**Task directions:** Convert every line of the listing below into a JSON list of strings, one string per line, leaving out blank lines and the pictures.

**Given data:**
────────────────────────────────────────

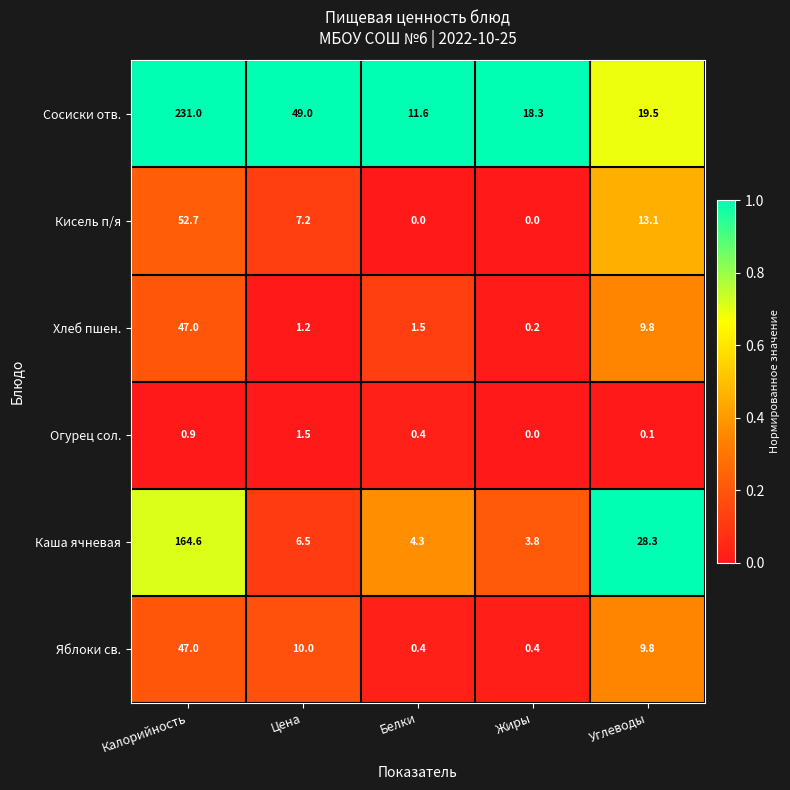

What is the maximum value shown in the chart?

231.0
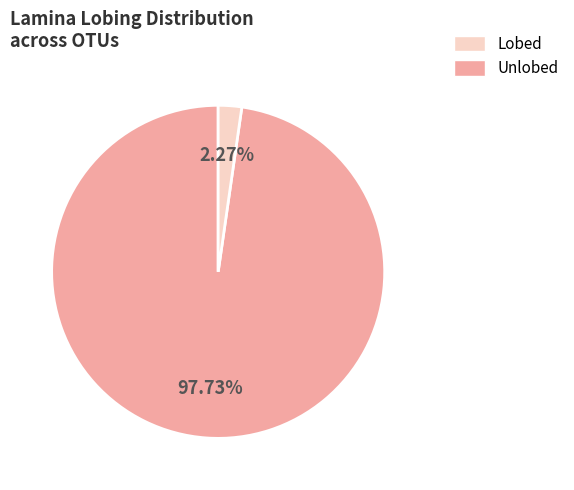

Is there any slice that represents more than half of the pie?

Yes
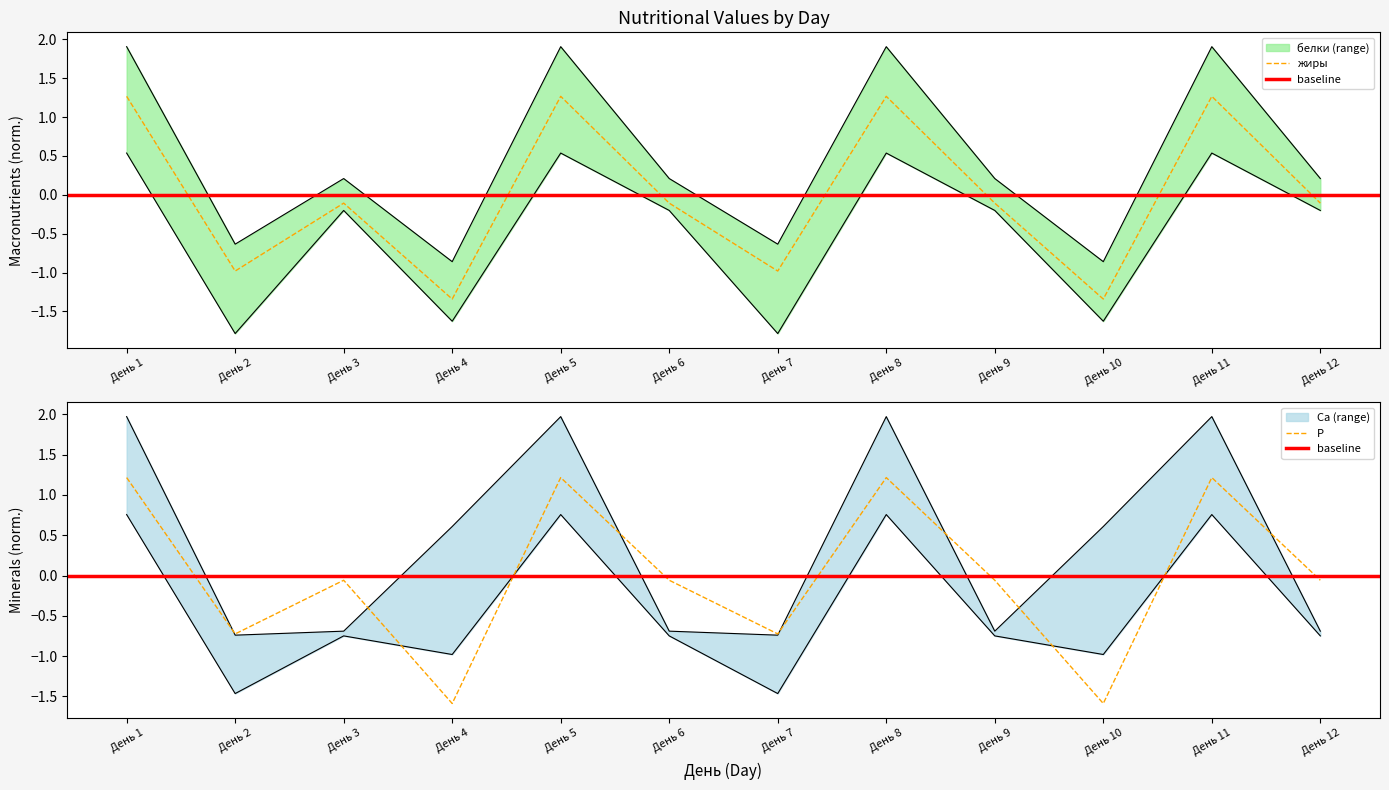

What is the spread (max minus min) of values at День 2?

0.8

────────────────────────────────────────

**Output:**
[
  "What is the maximum value shown in the chart?",
  "231.0",
  "Is there any slice that represents more than half of the pie?",
  "Yes",
  "What is the spread (max minus min) of values at День 2?",
  "0.8"
]